Brexit remains a priority issue for this Government, and the Taoiseach, my cabinet colleagues and I take every opportunity to engage with EU partners and the UK to advance Ireland’s priorities.
Without the Withdrawal Agreement and the backstop, there are no easy answers. A no deal Brexit will have severe economic and political implications for Ireland, North and South. The process of engagement with the European Commission, with its twin objectives of protecting the integrity of the Single Market and Ireland’s place in it and at least avoiding physical infrastructure at the border on the island of Ireland, continues.

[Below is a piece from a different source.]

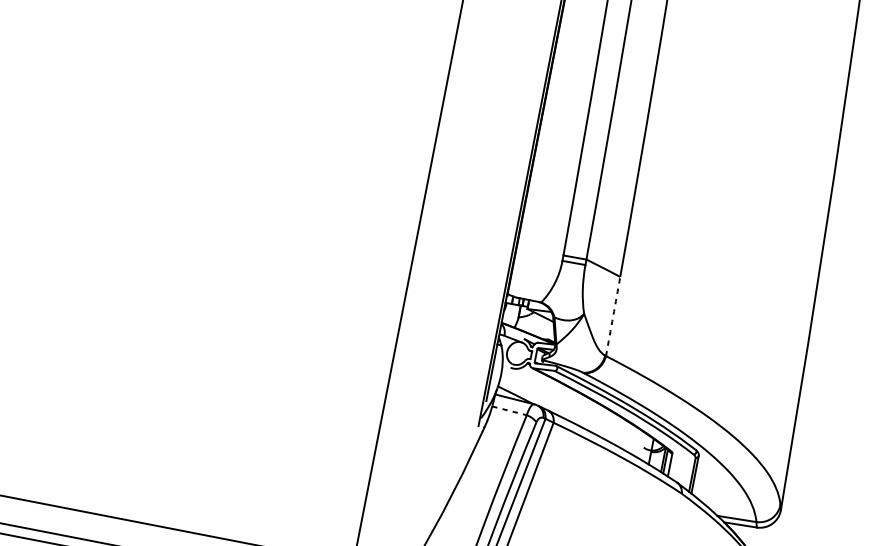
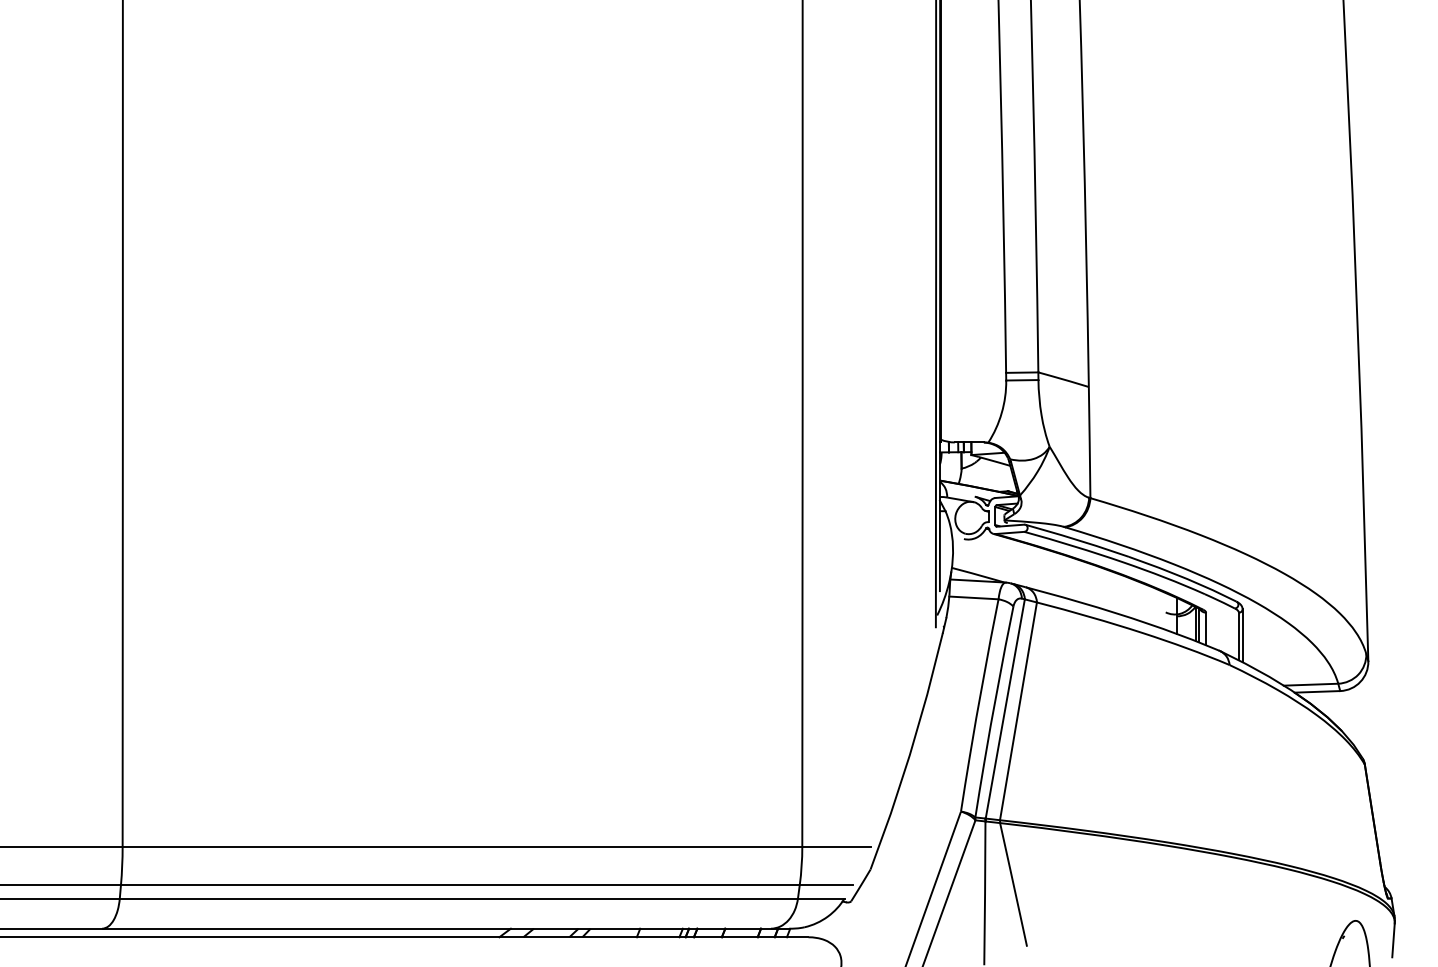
arc: (613, 316) -> (1089, 442), dashed -> solid
line: (509, 410) -> (973, 597), dashed -> solid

I have spoken with my EU counterparts about this work, and made clear that in addressing the border, Ireland is committed to protecting the integrity of the EU Single Market and Ireland’s place in it. Our place in the Single Market is a vital part of our economic model and crucial to Ireland's prosperity.

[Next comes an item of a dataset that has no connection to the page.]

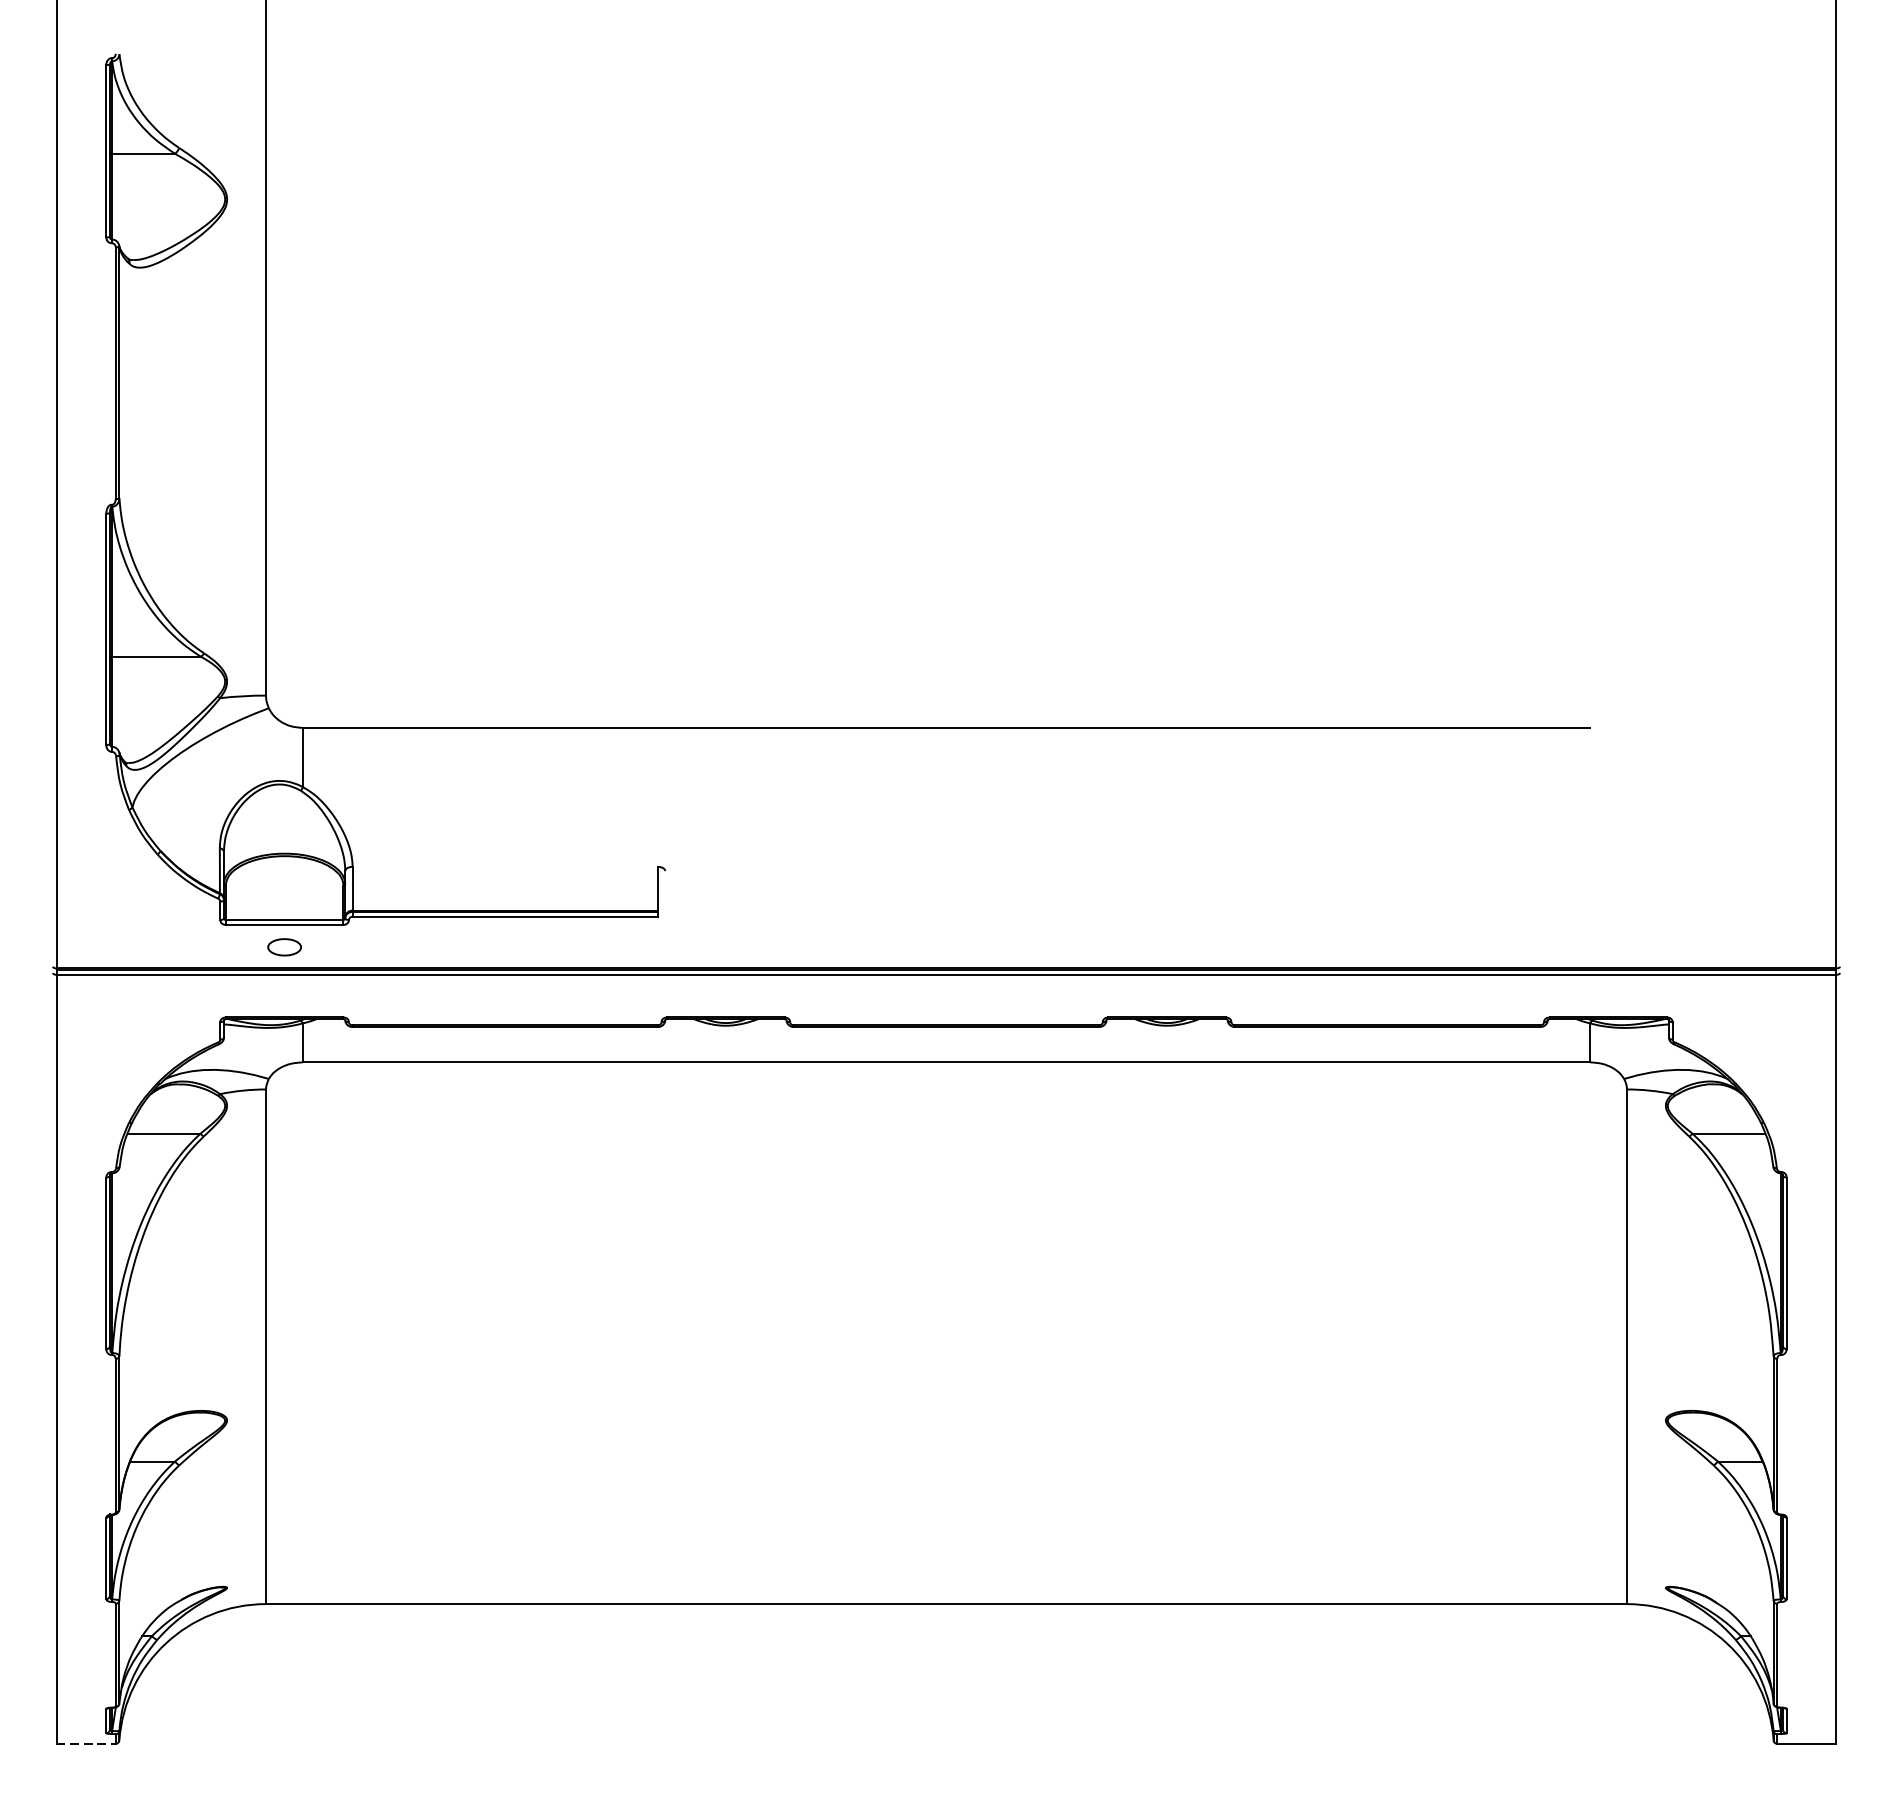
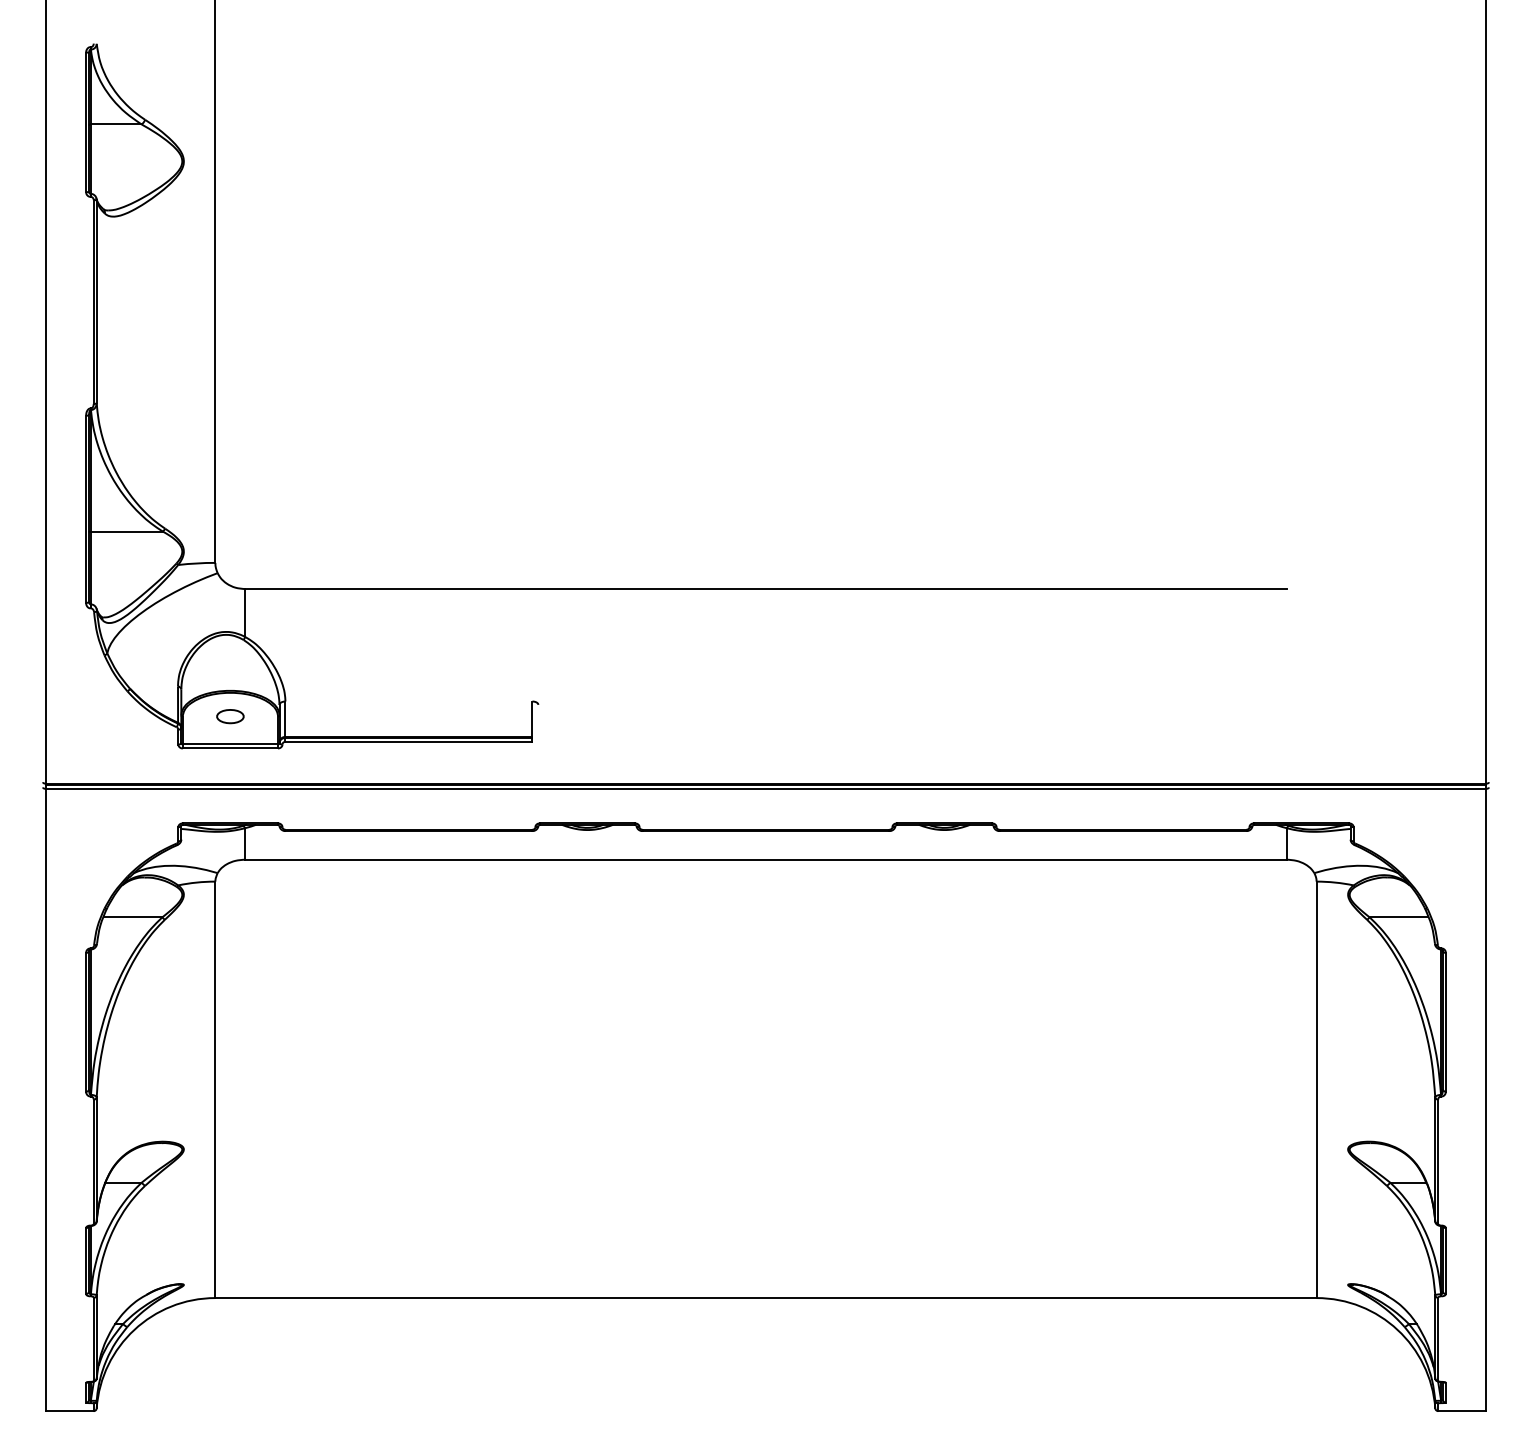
part: (284, 947) -> (230, 716), moved
line: (85, 1744) -> (69, 1411), dashed -> solid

EU partners have repeatedly made clear the EU’s solidarity with Ireland on this issue. The EU has been clear that it is determined to do all it can, deal or no deal, to avoid the need for a border and to protect the peace process.
Unfortunately, any such arrangements in a no deal scenario will be temporary and will be sub-optimal compared to the backstop. This is why the backstop is an essential part of the Withdrawal Agreement, and why we remain focussed on securing its ratification. As Michel Barnier has stated, it provides a “solution which preserves, on the one hand, the integrity of the United Kingdom and on the other, the Single Market, while respecting what we have committed to respect: the Good Friday Agreement.”
The need to protect the Good Friday Agreement and the peace process will not disappear in a no deal scenario. We, with our EU partners, will insist that the issue of the border and protecting the Good Friday Agreement will need to be resolved as a condition for opening wider negotiations on the EU’s future relationship with the UK.